Başka bir yurttaş da Kılıçdaroğlu’na 20 yıldır Sivas’ta AKP ve MHP’nin belediye liderlerinin olduğunu lisana getirerek, “Onları adayları belediye başkanlığı yapıyorlar. 19 kilometre ileriden Suşehri’den doğal gazı getiremiyoruz buraya. 150-200 kilometre giden yerler var, lakin Koyulhisar’a gelmiyor. Sebebi, buradaki bayiler kabul etmiyorlar. Tüp satamıyorlar” dedi.

Bir yurttaş da Kılıçdaroğlu’dan itfaiye aracı istedi. Yurttaş, “Koyulhisar halkının şu anda sizden en büyük istediği, Koyulhisar halkının sizden bir itfaiye talebimiz var” diye konuştu.

“SİYASETİN TENKİDE MUHTAÇLIĞI VAR, ALKIŞA DEĞİL”

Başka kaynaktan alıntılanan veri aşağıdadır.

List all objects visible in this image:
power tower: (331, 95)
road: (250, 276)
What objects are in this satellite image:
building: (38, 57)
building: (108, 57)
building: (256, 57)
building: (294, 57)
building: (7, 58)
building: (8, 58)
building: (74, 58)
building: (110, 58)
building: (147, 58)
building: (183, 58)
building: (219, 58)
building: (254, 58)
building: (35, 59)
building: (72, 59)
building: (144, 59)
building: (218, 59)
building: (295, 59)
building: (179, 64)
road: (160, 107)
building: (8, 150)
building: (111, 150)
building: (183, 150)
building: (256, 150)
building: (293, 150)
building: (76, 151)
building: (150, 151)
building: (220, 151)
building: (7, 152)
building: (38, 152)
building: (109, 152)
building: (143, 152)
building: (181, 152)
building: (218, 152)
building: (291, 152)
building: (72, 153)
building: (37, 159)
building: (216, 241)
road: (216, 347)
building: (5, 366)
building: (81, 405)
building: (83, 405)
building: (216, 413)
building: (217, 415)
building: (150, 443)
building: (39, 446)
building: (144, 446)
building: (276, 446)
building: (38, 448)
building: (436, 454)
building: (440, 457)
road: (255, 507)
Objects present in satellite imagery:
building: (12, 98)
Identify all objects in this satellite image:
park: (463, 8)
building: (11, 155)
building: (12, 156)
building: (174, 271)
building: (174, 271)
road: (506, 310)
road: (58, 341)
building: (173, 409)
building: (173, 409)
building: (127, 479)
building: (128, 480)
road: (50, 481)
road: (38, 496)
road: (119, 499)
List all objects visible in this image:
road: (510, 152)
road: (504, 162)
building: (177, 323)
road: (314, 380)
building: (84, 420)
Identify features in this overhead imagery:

Kılıçdaroğlu, yurttaşları dinledikten sonra şunları belirtti:

  • Bizzat sorunu yaşayan bir şahıssınız. Kederinizi açıkladınız, dediniz ki siz olmasaydınız, biz bunu da açıklayamazdık. Bir endişe iklimi var. Hiç korkmayın, siyasetin tenkide gereksinimi vardır, alkışa değil. Allah nasip eder iktidar olduğumuzda göreceksiniz. Herkes rahat konuşacak, rahat kederini anlatacak. Siyasetçi de o sıkıntıları gidermek için elinden gelen çabayı gösterecek. İtfaiye aracı istediniz, şunu söyleyeyim, sayın belediye lideri ile konuşun, şayet bizim vereceğimiz itfaiye aracını kabul ederse, ben ona bir itfaiye aracı göndereceğim. Sonuçta, Koyulhisar halkına hizmet edecek. Sakın ümitsizliğe kapılmayın geliyor gelmekte olan.